Las estrellas, puntos tenues en el cielo de la ciudad, palidecen al lado de la esplendorosa y brillante Luna, que hoy aparece resplandeciente y llena como una perla valiosísima. Ilumina callejuelas antiguas, horizontes ocultos, y hace contemplarse a centenares de personas soñadoras, que ven en ella un punto de nostalgia y frialdad.
Luna.
La oscuridad se alimenta de todos, incluyendo a los más poderosos y a los más insignificantes. Algunas personas, vagabundas, intentan protegerse de ella con una pequeña hoguera o una luz titilante, que titubea ante la noche, ante la madrugada espesa... o la mañana norteña, del frío invierno.
El azul oscuro y el negro hondo se mezclan en una pintura en apariencia helada, pero que revela sufrimiento, dolor, desaparición. En ocasiones el rojo se añade a la mezcla, besando la sangre y la muerte.

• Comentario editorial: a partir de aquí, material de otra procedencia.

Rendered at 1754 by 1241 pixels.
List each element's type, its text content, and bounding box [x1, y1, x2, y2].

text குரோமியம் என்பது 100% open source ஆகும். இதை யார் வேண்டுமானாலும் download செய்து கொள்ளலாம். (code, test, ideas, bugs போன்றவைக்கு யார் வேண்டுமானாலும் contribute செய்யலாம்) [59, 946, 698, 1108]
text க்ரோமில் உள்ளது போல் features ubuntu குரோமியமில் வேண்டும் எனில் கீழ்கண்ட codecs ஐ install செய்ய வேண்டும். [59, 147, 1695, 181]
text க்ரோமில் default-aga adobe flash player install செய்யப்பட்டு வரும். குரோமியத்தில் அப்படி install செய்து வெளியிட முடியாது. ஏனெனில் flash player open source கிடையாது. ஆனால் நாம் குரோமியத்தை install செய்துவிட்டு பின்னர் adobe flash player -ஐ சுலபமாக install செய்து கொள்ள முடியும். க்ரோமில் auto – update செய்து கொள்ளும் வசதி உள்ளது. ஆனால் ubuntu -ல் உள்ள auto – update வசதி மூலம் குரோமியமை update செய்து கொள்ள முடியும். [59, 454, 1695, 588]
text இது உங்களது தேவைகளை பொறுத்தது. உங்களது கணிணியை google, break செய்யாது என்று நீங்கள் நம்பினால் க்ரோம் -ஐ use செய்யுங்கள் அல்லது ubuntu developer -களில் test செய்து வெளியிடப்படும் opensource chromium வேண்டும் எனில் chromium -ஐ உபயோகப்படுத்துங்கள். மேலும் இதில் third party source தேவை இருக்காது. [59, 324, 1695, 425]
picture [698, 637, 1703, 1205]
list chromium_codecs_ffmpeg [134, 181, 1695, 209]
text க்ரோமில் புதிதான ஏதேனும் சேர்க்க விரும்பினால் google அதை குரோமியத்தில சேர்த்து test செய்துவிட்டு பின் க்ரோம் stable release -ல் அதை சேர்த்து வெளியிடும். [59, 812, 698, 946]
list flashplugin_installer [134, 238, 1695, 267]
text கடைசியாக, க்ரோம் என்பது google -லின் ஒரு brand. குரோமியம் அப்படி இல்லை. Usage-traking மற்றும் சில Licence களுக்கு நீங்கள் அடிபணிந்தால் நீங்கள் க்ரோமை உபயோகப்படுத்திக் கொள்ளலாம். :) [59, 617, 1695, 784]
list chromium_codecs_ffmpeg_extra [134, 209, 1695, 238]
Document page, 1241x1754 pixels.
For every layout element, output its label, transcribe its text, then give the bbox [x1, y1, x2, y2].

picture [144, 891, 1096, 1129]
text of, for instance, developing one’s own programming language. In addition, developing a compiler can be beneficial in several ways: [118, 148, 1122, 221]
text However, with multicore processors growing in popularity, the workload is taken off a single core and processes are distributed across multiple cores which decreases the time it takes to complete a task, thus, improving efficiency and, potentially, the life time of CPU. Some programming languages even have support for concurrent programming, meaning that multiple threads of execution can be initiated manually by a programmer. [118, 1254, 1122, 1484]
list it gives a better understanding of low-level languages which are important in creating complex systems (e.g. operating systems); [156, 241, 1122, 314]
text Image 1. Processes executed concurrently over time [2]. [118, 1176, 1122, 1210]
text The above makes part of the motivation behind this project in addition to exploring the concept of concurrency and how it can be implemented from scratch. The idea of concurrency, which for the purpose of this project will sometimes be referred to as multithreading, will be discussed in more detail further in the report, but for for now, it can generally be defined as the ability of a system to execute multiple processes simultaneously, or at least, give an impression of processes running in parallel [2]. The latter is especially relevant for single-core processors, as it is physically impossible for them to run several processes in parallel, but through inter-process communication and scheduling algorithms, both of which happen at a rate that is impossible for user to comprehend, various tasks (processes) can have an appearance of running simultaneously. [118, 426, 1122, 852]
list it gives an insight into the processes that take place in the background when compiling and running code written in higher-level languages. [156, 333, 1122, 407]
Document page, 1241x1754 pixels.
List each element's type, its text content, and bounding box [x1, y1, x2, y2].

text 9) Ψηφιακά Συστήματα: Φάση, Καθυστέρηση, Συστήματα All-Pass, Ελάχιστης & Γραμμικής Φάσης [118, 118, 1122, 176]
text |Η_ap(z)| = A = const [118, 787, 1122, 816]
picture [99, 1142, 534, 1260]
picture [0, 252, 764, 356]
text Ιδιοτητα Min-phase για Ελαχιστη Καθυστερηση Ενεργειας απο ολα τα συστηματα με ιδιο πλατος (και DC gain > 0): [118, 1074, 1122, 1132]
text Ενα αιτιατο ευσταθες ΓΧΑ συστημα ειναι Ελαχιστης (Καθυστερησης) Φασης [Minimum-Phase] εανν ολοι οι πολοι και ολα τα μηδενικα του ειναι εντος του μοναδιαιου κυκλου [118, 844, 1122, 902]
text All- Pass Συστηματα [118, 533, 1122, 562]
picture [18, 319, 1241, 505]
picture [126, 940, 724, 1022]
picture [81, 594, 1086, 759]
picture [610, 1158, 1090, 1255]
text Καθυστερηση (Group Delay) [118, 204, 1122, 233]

Los demonios pueden aparecer junto a ella, sólo cuando algún insensato piensa que prevalecen.
No existen buenas compañías que se encuentren aliadas junto la oscuridad. No es una entidad comprensiva, porque junto a ella sólo andan los malhechores y los pobres, siempre truncados por algo que nunca alcanzarán a decir.
Luna. Oscuridad.
Una buena pareja para mantenerse en la calle, a la intemperie, cuando la madrugada ya ha aparecido.